07. Rover Sample

Rover Sample

The next environment that you will get to explore and work with uses the C++ API and Gazebo.

The repository contains a gazebo-rover.world file that defines the environment with four main components:

  • The rover.
  • A camera sensor, to capture images to feed into the DQN.
  • A maze.
  • Obstacles that block the rover's path.

## Running the Rover

To test the rover sample, open the desktop in the Udacity Workspace, open a terminal, and once again navigate to the folder containing the samples with:

$ cd /home/workspace/jetson-reinforcement/build/x86_64/bin

Launch the executable from the terminal:

$ ./gazebo-rover.sh

## More about the Rover

The robotic rover model, found in the gazebo-rover.world file, calls upon a gazebo plugin called RoverPlugin. This plugin is responsible for creating the DQN agent and training it to learn. The gazebo plugin shared object file, libgazeboRoverPlugin.so, attached to the robot model in gazebo-rover.world, is responsible for integrating the simulation environment with the RL agent. The plugin is defined in the RoverPlugin.cpp file, also located in the gazebo/ folder.

The RoverPlugin.cpp file takes advantage of the C++ API covered earlier. This plugin creates specific constructor and member functions for the RoverPlugin class defined in RoverPlugin.h. Some of the important methods are discussed below:

### RoverPlugin::Load()

This function is responsible for creating and initializing nodes that subscribe to two specific topics - one for the camera, and one for the collision sensor. For each of the two subscribers, there is a callback function defined in the file:

  • RoverPlugin::onCameraMsg() - This is the callback function for the camera subscriber. It takes the message from the camera topic, extracts the image, and saves it. This is then passed to the DQN.
  • RoverPlugin::onCollisionMsg() - This is the callback function for the collision sensor. This function is used to test whether the collision sensor, defined in gazebo-rover.world, observes a collision with another element/model or not. Furthermore, this callback function can also be used to define a reward function based on whether there has been a collision or not.

In gazebo, subscribing to a topic has the following structure:

gazebo::transport::SubscriberPtr sub = node->Subscribe("topic_name", callback_function, class_instance);

Where,

  • callback_function is the method that’s called when a new message is received, and
  • class_instance is the instance used when a new message is received.

You can refer to the documentation for more details on the above:

### RoverPlugin::createAgent()

Previously, for the fruit and catch samples, you created a DQN agent.

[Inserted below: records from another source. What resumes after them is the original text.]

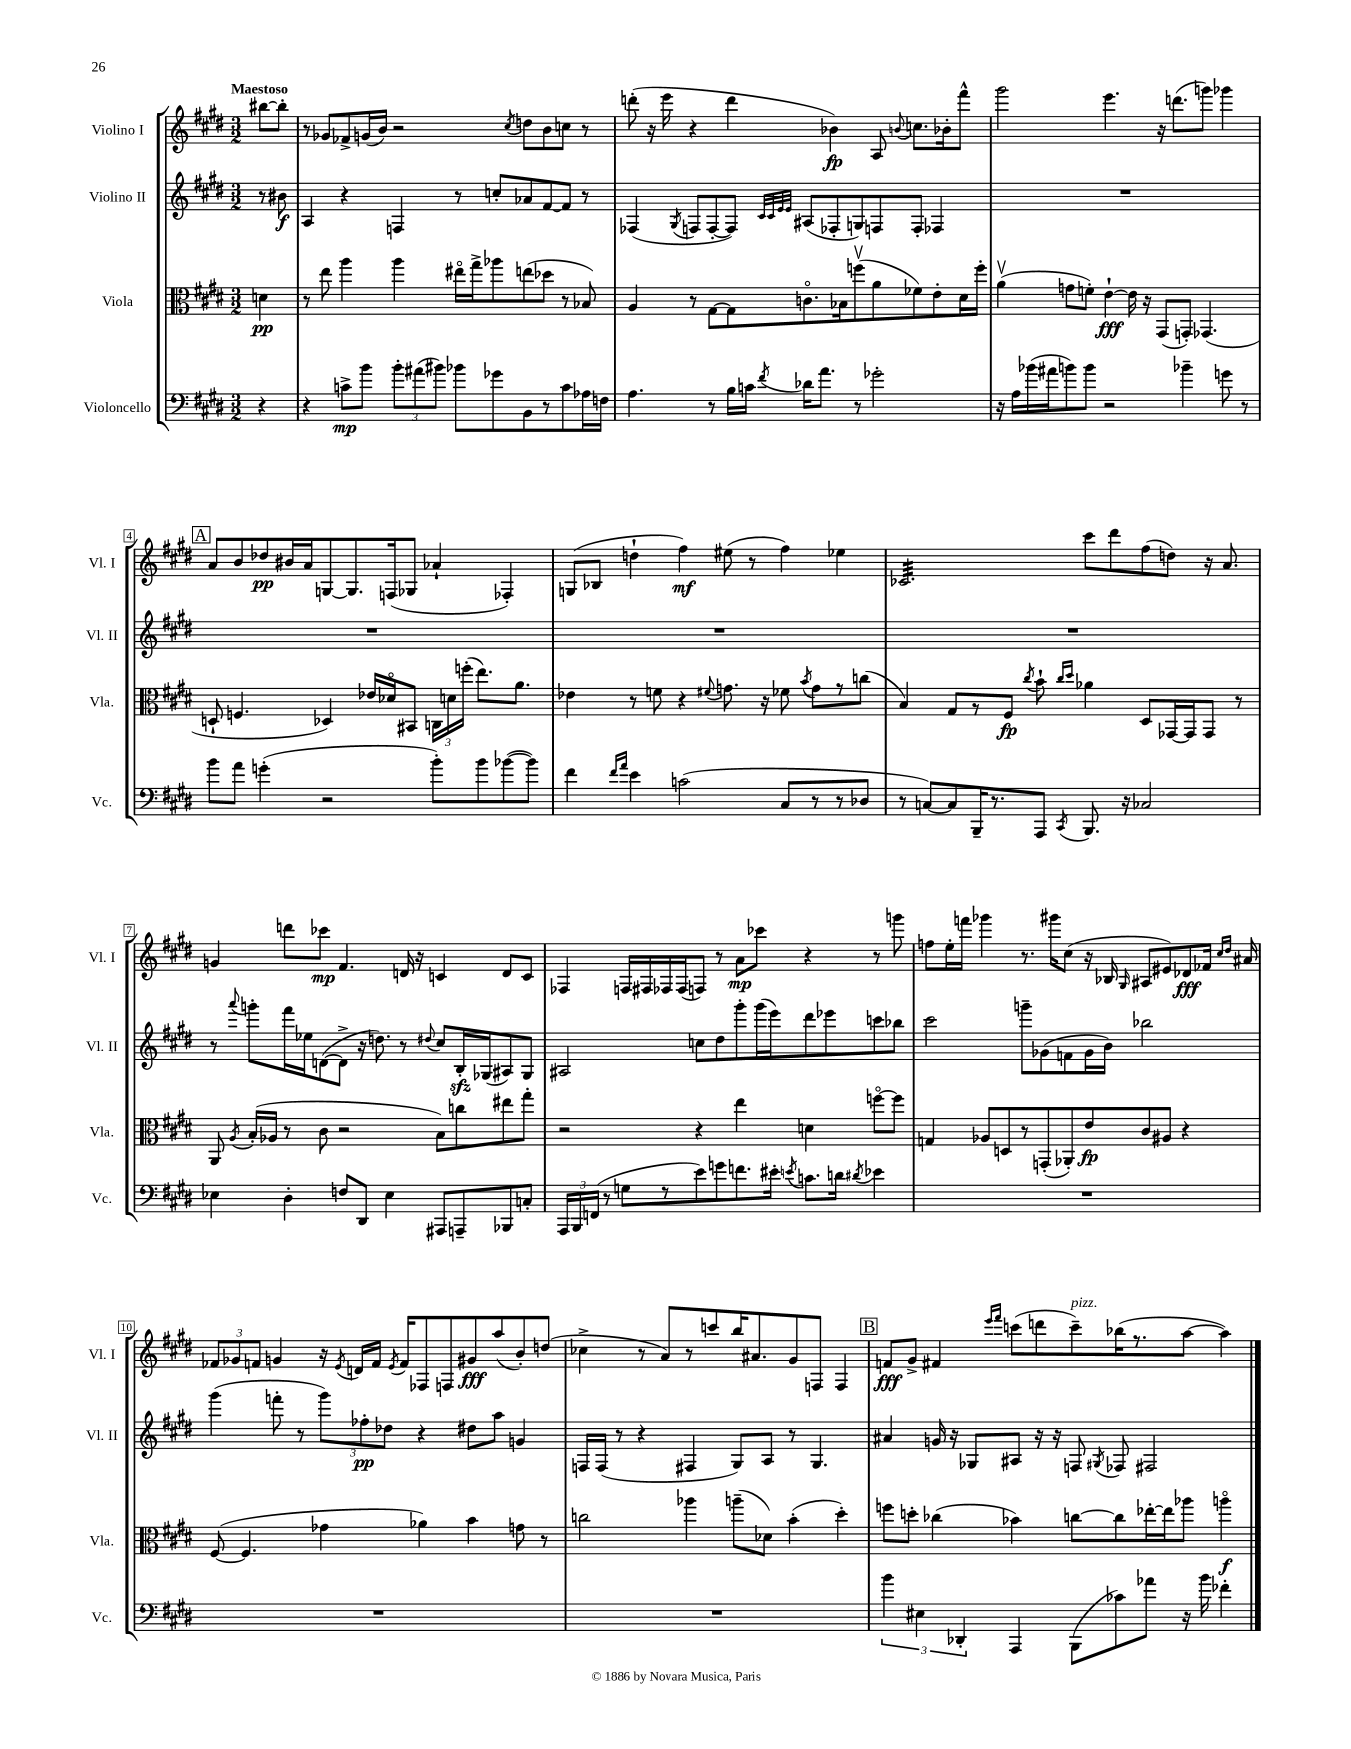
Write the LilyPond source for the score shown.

<<
\new StaffGroup <<
\new Staff = "s0" \with { instrumentName = "Violino I" shortInstrumentName = "Vl. I" } {
    \clef treble \key e \major \numericTimeSignature \time 3/2 \partial 4 \tempo "Maestoso"
    \autoBeamOff bis''8[~ bis''8]-. |
    r8 ges'8[ fes'8-> g'16( b'16]) r2 \acciaccatura { cis''8 } d''8[ b'8 c''8] r8 |
    d'''8-.( r16 e'''16 r4 d'''4 bes'4\fp) a8 \appoggiatura { b'8 } c''8.[ bes'16-. fis'''8]-^ |
    gis'''2 e'''4. r16 d'''8.[( g'''8]) ges'''4 |
    \mark \markup { \box "A" } a'8[ b'8 des''8\pp bis'16 a'16 g8~ g8. f16( ges8] aes'4-! fes4-.) |
    g8[( bes8] d''4-! fis''4\mf) eis''8( r8 fis''4) ees''4 |
    ces'2.:32 cis'''8[ dis'''8 fis''8( d''8]) r16 a'8. |
    g'4 d'''8[ ces'''8]\mp fis'4. d'16 r16 c'4 d'8[ c'8] |
    fes4 f16[ fis16 fes16 fes16( f8]) r8 a'8[\mp ces'''8] r4 r8 g'''8 |
    f''8[ e''16-. f'''16] ges'''4 r8. gis'''16[ cis''8]( r16 bes16 \grace { gis16 } ais8[ eis'8) des'8\fff fes'16] \grace { cis''16[ dis''16] } ais'16 |
    \tuplet 3/2 { fes'8[ ges'8 f'8] } g'4 r16 \acciaccatura { e'8 } d'16[ f'16] \acciaccatura { e'8 } f'16[ fes8 f8 gis'8\fff a''8( b'8-.) d''8]( |
    ces''4-> r8 a'8[) r8 c'''8 b''16 ais'8. gis'8 f8] f4 |
    \mark \markup { \box "B" } f'8[\fff gis'8]-> fis'4 \grace { e'''16[ fis'''16] } c'''8[( d'''8 c'''8--^\markup { \italic "pizz." }) bes''16( r8. a''8]~ a''4) \bar "|." |
}
\new Staff = "s1" \with { instrumentName = "Violino II" shortInstrumentName = "Vl. II" } {
    \clef treble \key e \major \numericTimeSignature \time 3/2 \partial 4
    \autoBeamOff r8 bis'8\f |
    a4 r4 f4 r8 c''8[-. aes'8 fis'8~ fis'8] r8 |
    fes4( \acciaccatura { gis8 } f8[ f8~-. f8]) \grace { cis'32[ cis'32 e'32 e'32] } ais8[( fes8-. g8) f8 f8]-. fes4 |
    R1. |
    \mark \markup { \box "A" } R1. |
    R1. |
    R1. |
    r8 \appoggiatura { a'''8 } g'''8[-. fis'''16 ees''16 d'8~( d'8]-> r16 d''8.) r8 \appoggiatura { dis''8 } cis''8[ b16-.\sfz ges16( ais8) ges8] |
    ais2 c''8[ dis''8 gis'''8-. gis'''16( e'''16) dis'''8 ees'''8 c'''8 bes''8] |
    cis'''2 g'''8[-- ges'8( f'8 ges'16 b'16]) bes''2 |
    gis'''4( f'''8-. r8 \tuplet 3/2 { gis'''8[) fes''8-.\pp des''8] } r4 dis''8[ a''8] g'4 |
    f16[ f16]( r8 r4 fis4 gis8[) a8] r8 gis4. |
    \mark \markup { \box "B" } ais'4 g'16 r16 ges8[ ais8] r16 r16 f8 \acciaccatura { gis8 } fes8 fis2 \bar "|." |
}
\new Staff = "s2" \with { instrumentName = "Viola" shortInstrumentName = "Vla." } {
    \clef alto \key e \major \numericTimeSignature \time 3/2 \partial 4
    \autoBeamOff d'4\pp |
    r8 e''8 a''4 a''4 eis''16[\flageolet gis''16-> aes''8 e''8( des''8] r8 bes8) |
    a4 r8 gis8[~ gis8 c'8.\flageolet bes16 f''8\upbow( a'8 fes'8) e'8-. dis'16 f''16]-. |
    a'4\upbow( g'8[ f'8]-.) e'4~-!\fff e'16 r16 gis,8[( g,8]-.) ges,4.( |
    \mark \markup { \box "A" } d8-! f4. des4) ees'16[ des'16\flageolet bis,8] \tuplet 3/2 { c16[ d'16 f''16]-.( } e''8.[) a'8.] |
    ees'4 r8 f'8 r4 \appoggiatura { fis'8 } g'8. r16 fes'8 \acciaccatura { b'8 } g'8[ r8 c''8]( |
    b4) gis8[ r8 fis8]\fp \acciaccatura { cis''8 } b'8-! \grace { cis''16[ dis''16] } aes'4 dis8[ ges,16~ ges,16 ges,8] r8 |
    a,8 \acciaccatura { a8 } b16[-.( aes16] r8 cis'8 r2 b8[) c''8 eis''8 gis''8]-. |
    r2 r4 e''4 d'4 f''8[~\flageolet f''8] |
    g4 aes8[ d8 r8 g,8-.( aes,8-.) e'8\fp cis'8 ais8] r4 |
    fis8~( fis4. ges'4 aes'4) b'4 g'8 r8 |
    c''2 aes''4 a''8[--( des'8]) b'4-.( dis''4-.) |
    \mark \markup { \box "B" } f''8[ d''8]-. ces''4( bes'4) c''8[~ c''8 ees''16~-. ees''16 aes''8] a''4\flageolet\f \bar "|." |
}
\new Staff = "s3" \with { instrumentName = "Violoncello" shortInstrumentName = "Vc." } {
    \clef bass \key e \major \numericTimeSignature \time 3/2 \partial 4
    \autoBeamOff r4 |
    r4 c'8[->\mp b'8] \tuplet 3/2 { b'8[-. ais'8( bis'8]) } bes'8[ ges'8 b,8 r8 c'8 aes16 f16] |
    a4. r8 b16[ c'16] \acciaccatura { fis'8 } des'16[ a'8.] r8 ges'2-. |
    r16 a16[ bes'16( ais'16 b'8) b'8] r2 bes'4-- g'8 r8 |
    \mark \markup { \box "A" } b'8[ a'8] g'4-.( r2 b'8[-.) b'8 bes'8~( bes'8]) |
    fis'4 \grace { fis'16[ a'16] } e'4 c'2( cis8[ r8 r8 des8] |
    r8 c8[~) c8 b,,16-- r8. a,,8] \acciaccatura { cis,8 } b,,8. r16 ces2 |
    ees4 dis4-. f8[ dis,8] ees4 ais,,8[ a,,8-- bes,,8 c8]-. |
    \tuplet 3/2 { a,,16[ b,,16 f,16]( } r8 g8[ r8 e'8) g'8 f'8. eis'16]-. \acciaccatura { e'8 } c'8.[ d'16] \acciaccatura { dis'8 } ees'4 |
    R1. |
    R1. |
    R1. |
    \mark \markup { \box "B" } \tuplet 3/2 { b'4 eis4 des,4-. } a,,4 b,,8[( ces'8) aes'8] r16 b'16 fes'4-. \bar "|." |
}
>>
>>
\layout { \context { \Score \override BarNumber.stencil = #(make-stencil-boxer 0.1 0.3 ly:text-interface::print) } }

The createAgent() class function serves the same purpose wherein you can create and initialize the agent. In RoverPlugin.cpp, the various parameters that are passed to the Create() function for the agent are defined at the top of the file. Some of them are:

// Define DQN API Settings
#define INPUT_WIDTH   64
#define INPUT_HEIGHT  64
#define INPUT_CHANNELS 3
#define OPTIMIZER "RMSprop"
#define LEARNING_RATE 0.1f
#define REPLAY_MEMORY 10000
#define BATCH_SIZE 32
#define GAMMA 0.9f
#define EPS_START 0.9f
#define EPS_END 0.05f
#define EPS_DECAY 200
#define USE_LSTM true
#define LSTM_SIZE 256
#define ALLOW_RANDOM true
#define DEBUG_DQN false

### RoverPlugin::updateAgent()

For every frame that the camera receives, the agent needs to take an appropriate action.

The network selects one output for every frame. This output (action value) can then be mapped to a specific action. The updateAgent() method receives the action value from the DQN, and decides to take that action.

There are four possible ways to control the rover:

  • drive in reverse
  • drive forward
  • turn left
  • turn right

### RoverPlugin::OnUpdate()

This method is primarily utilized to issue rewards and train the DQN. It is called upon at every simulation iteration and can be used to update the robot positions, issue end of episode (EOE) rewards, or issue interim rewards based on the desired goal.

At EOE, various parameters for the API and the plugin are reset, and the current accuracy of the agent performing the appropriate task is displayed on the terminal.